Não há aqui, como alguns poderiam pensar e o veremos melhor depois, uma dualidade1 que diminuiria a unidade da Mariologia como que dominada por dois princípios distintos: “Mãe de Deus” e “Mãe do Salvador, associada à sua obra redentora”. A unidade da Mariologia é mantida porque Maria é “Mãe de Deus Redentor ou Salvador”. Da mesma forma, os dois mistérios da Encarnação e da Redenção não constituem uma dualidade que diminuiria a unidade do tratado de Cristo ou Cristologia, porque se trata da “Encarnação Redentora”; o motivo da Encarnação está suficientemente indicado no Credo, onde se diz do Filho de Deus que desceu do Céu para a nossa salvação: “E por nós, homens, e para nossa salvação, desceu do Céu” (Símbolo Niceno-Constantinopolitano).
Vejamos como Maria tornou-se a Mãe do Salvador por seu consentimento e, em seguida, como, em virtude de ser Mãe do Salvador, foi associada à sua obra redentora.
Maria tornou-se a Mãe do Redentor pelo seu consentimento
No dia da Anunciação, a Santíssima Virgem deu o seu consentimento à Encarnação redentora quando o arcanjo Gabriel lhe disse2: “eis que conceberás no teu ventre e darás à luz um filho, a quem porás o nome de Jesus”, que quer dizer salvador.
Maria não ignorava as profecias messiânicas, principalmente as de Isaías, que anunciavam claramente os sofrimentos redentores do Salvador prometido. Ao dizer seu fiat, no dia da Anunciação, ela generosamente aceitou de antemão todos os sofrimentos que a obra da redenção acarretaria para seu Filho e para si mesma.
Ela conheceu esses sofrimentos mais explicitamente alguns dias depois, quando o santo Simeão disse-lhe: “Agora, Senhor, podes deixar partir o teu servo em paz, segundo a tua palavra. Porque os meus olhos viram a tua salvação, a qual preparastes ante a face de todos os povos”3. Ela compreendeu mais profundamente ainda a parte que devia tomar nos sofrimentos redentores, quando o santo ancião acrescentou, referindo-se a ela: “Eis que este (menino) está posto para ruína e para ressurreição de muitos em Israel, e para ser alvo de contradição ― e uma espada de dor transpassará a tua alma”4. Lê-se um pouco adiante5 que “Maria guardava todas essas coisas em seu coração”; o plano divino esclarecia-se cada vez mais para sua fé contemplativa, que se tornava mais penetrante e aguda pela iluminação e pelas luzes do dom da inteligência.

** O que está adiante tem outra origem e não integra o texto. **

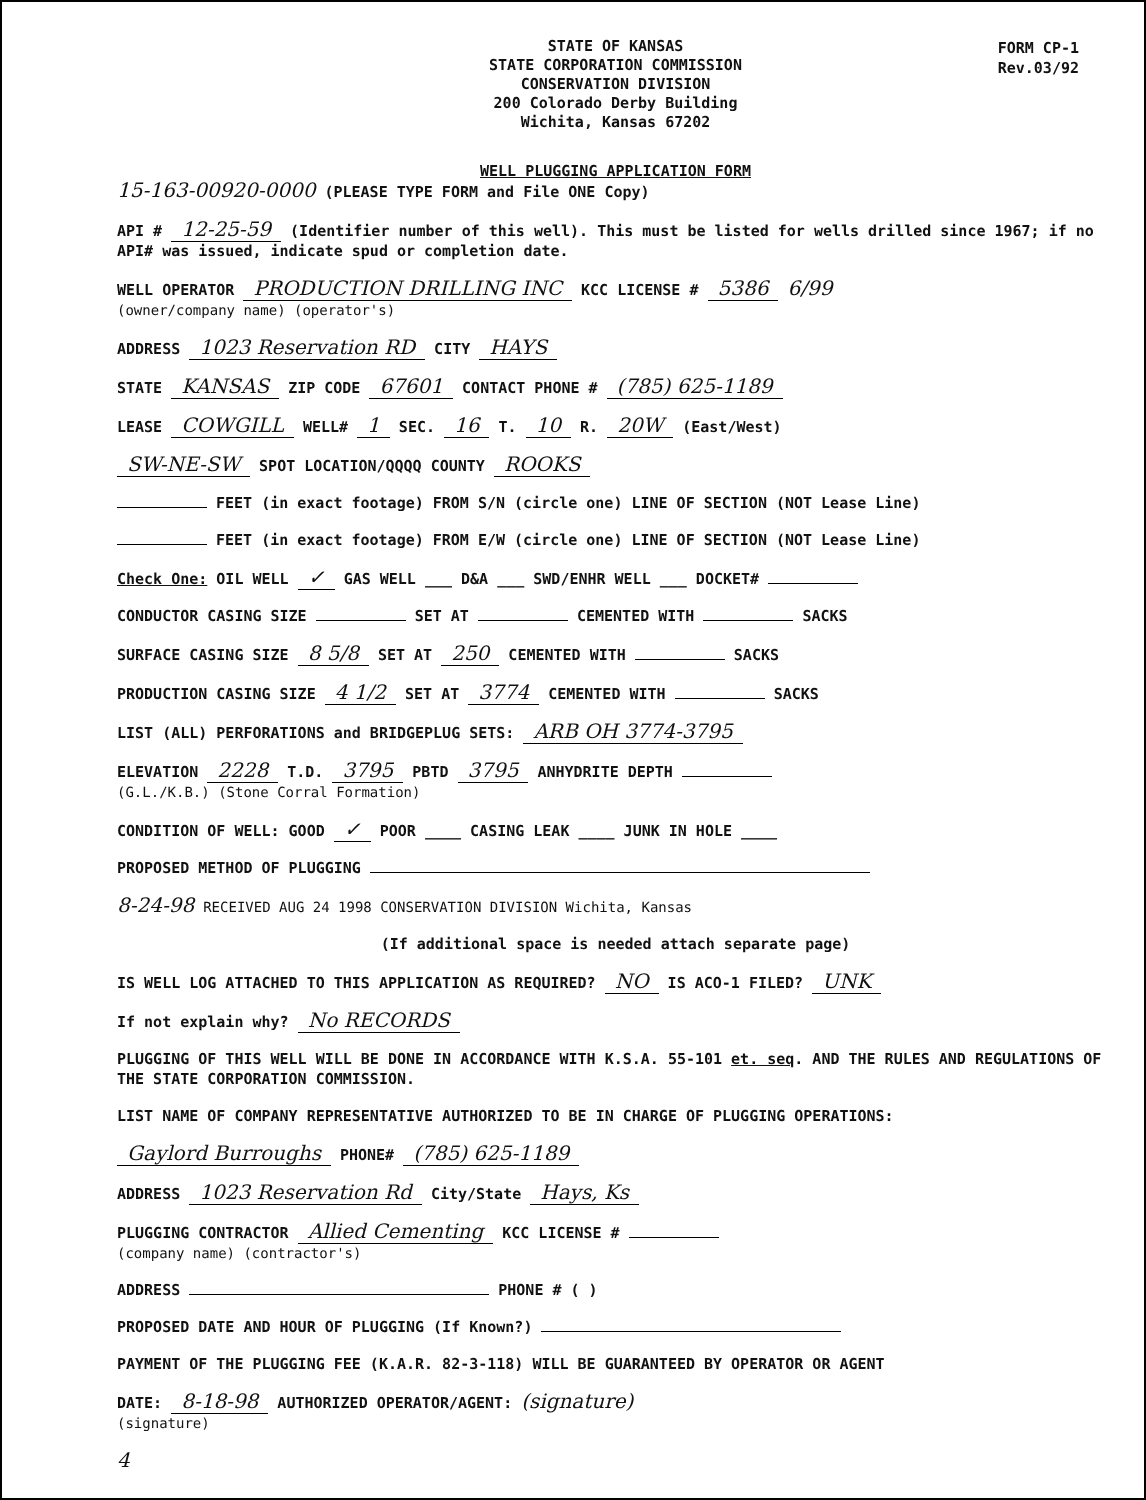FORM CP-1
Rev.03/92
STATE OF KANSAS
STATE CORPORATION COMMISSION
CONSERVATION DIVISION
200 Colorado Derby Building
Wichita, Kansas 67202
WELL PLUGGING APPLICATION FORM
15-163-00920-0000 (PLEASE TYPE FORM and File ONE Copy)
API # 12-25-59 (Identifier number of this well). This must be listed for wells drilled since 1967; if no API# was issued, indicate spud or completion date.
WELL OPERATOR PRODUCTION DRILLING INC KCC LICENSE # 5386 6/99
(owner/company name) (operator's)
ADDRESS 1023 Reservation RD CITY HAYS
STATE KANSAS ZIP CODE 67601 CONTACT PHONE # (785) 625-1189
LEASE COWGILL WELL# 1 SEC. 16 T. 10 R. 20W (East/West)
SW-NE-SW SPOT LOCATION/QQQQ COUNTY ROOKS
FEET (in exact footage) FROM S/N (circle one) LINE OF SECTION (NOT Lease Line)
FEET (in exact footage) FROM E/W (circle one) LINE OF SECTION (NOT Lease Line)
Check One: OIL WELL ✓ GAS WELL ___ D&A ___ SWD/ENHR WELL ___ DOCKET#
CONDUCTOR CASING SIZE SET AT CEMENTED WITH SACKS
SURFACE CASING SIZE 8 5/8 SET AT 250 CEMENTED WITH SACKS
PRODUCTION CASING SIZE 4 1/2 SET AT 3774 CEMENTED WITH SACKS
LIST (ALL) PERFORATIONS and BRIDGEPLUG SETS: ARB OH 3774-3795
ELEVATION 2228 T.D. 3795 PBTD 3795 ANHYDRITE DEPTH
(G.L./K.B.) (Stone Corral Formation)
CONDITION OF WELL: GOOD ✓ POOR ____ CASING LEAK ____ JUNK IN HOLE ____
PROPOSED METHOD OF PLUGGING
8-24-98 RECEIVED AUG 24 1998 CONSERVATION DIVISION Wichita, Kansas
(If additional space is needed attach separate page)
IS WELL LOG ATTACHED TO THIS APPLICATION AS REQUIRED? NO IS ACO-1 FILED? UNK
If not explain why? No RECORDS
PLUGGING OF THIS WELL WILL BE DONE IN ACCORDANCE WITH K.S.A. 55-101 et. seq. AND THE RULES AND REGULATIONS OF THE STATE CORPORATION COMMISSION.
LIST NAME OF COMPANY REPRESENTATIVE AUTHORIZED TO BE IN CHARGE OF PLUGGING OPERATIONS:
Gaylord Burroughs PHONE# (785) 625-1189
ADDRESS 1023 Reservation Rd City/State Hays, Ks
PLUGGING CONTRACTOR Allied Cementing KCC LICENSE #
(company name) (contractor's)
ADDRESS PHONE # ( )
PROPOSED DATE AND HOUR OF PLUGGING (If Known?)
PAYMENT OF THE PLUGGING FEE (K.A.R. 82-3-118) WILL BE GUARANTEED BY OPERATOR OR AGENT
DATE: 8-18-98 AUTHORIZED OPERATOR/AGENT: (signature)
(signature)
4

Maria tornou-se, portanto, voluntariamente a Mãe do Redentor como tal; e compreendia mais e mais que o Filho de Deus se tinha feito homem para nossa salvação, como diria posteriormente o Credo. Desde então, uniu-se a Jesus como só uma Mãe, e uma Mãe tão santa como ela, poderia fazer, numa perfeita conformidade de vontade e de amor a Deus e às almas. Essa é a forma especial que toma nela o supremo mandamento: “Amarás o Senhor teu Deus com todo o teu coração, com toda a tua alma, com todas as tuas forças e com todo o teu entendimento, e ao teu próximo como a ti mesmo”6. Nada mais simples, mais profundo, nem maior.
A Tradição compreendeu isso muito bem, uma vez que não cessou de dizer: como Eva esteve unida ao primeiro homem na obra da perdição, Maria devia estar unida ao Redentor na obra da reparação.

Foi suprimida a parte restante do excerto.